This, I think, is the deepest reason digital twins matter, and the one least appreciated. They’re a technique for having more than one version of the truth on hand. Most engineering cultures have exactly one version of the truth: the running code. When the code is wrong, there’s nothing to check it against. A twin is a cheap second truth.

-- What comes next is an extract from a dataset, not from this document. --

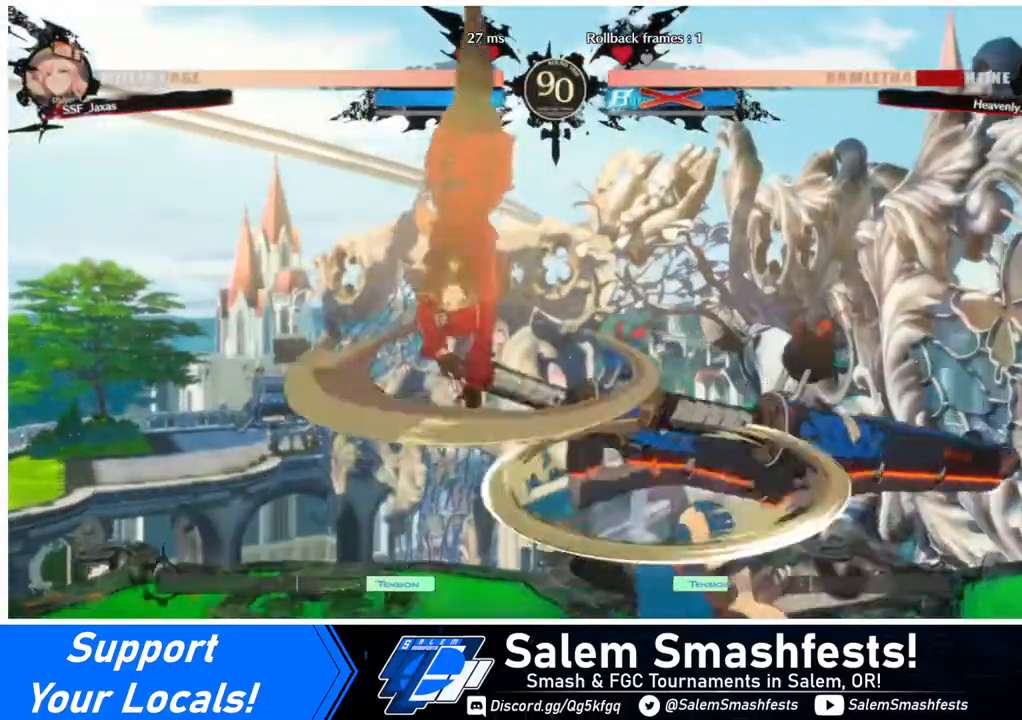
{"buttons": ["DPAD_RIGHT"], "events": [[360, "L1", "down"], [440, "DPAD_RIGHT", "down"], [440, "L1", "up"]]}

There’s a beautiful hardware precedent for this that probably many software engineers have never heard of. In 1980, Bill Foster, Gardner Hendrie, and Robert Freiburghouse founded Stratus Computer to build machines that didn’t fall over. Their competitors were trying to solve fault tolerance in software. Stratus bet that hardware had gotten cheap enough to solve it a different way: by running the same computation twice, in parallel, on identical boards. Each board was itself internally duplicated — a pair — and the pair was paired with another pair. The architecture came to be called pair and spare.5 Two CPUs on a board ran in lockstep, executing the same instruction on the same cycle, and compared results continuously over a dedicated bus. When they disagreed, the board took itself offline and its twin kept running, with no interruption to the program on top. As it turns out, I was the beneficiary of this when I worked for a defense contractor. One day, I came into work and a hardware component had arrived to replace a faulty part detected in the Stratus we were using to design software for a next-generation manufacturing system. None of our team was aware of the fault, but the Stratus phoned home and scheduled part delivery and replacement.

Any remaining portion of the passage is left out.